Your assignment :: Extract each line from the entries below that has the string "https" in it.

Data for this exercise ::
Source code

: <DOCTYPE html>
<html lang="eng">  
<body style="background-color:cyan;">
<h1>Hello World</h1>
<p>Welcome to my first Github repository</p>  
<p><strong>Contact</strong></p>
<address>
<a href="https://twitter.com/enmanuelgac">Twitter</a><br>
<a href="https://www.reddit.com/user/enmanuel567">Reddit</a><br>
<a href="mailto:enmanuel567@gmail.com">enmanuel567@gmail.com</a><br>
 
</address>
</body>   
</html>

Answer to this problem ::
<a href="https://twitter.com/enmanuelgac">Twitter</a><br>
<a href="https://www.reddit.com/user/enmanuel567">Reddit</a><br>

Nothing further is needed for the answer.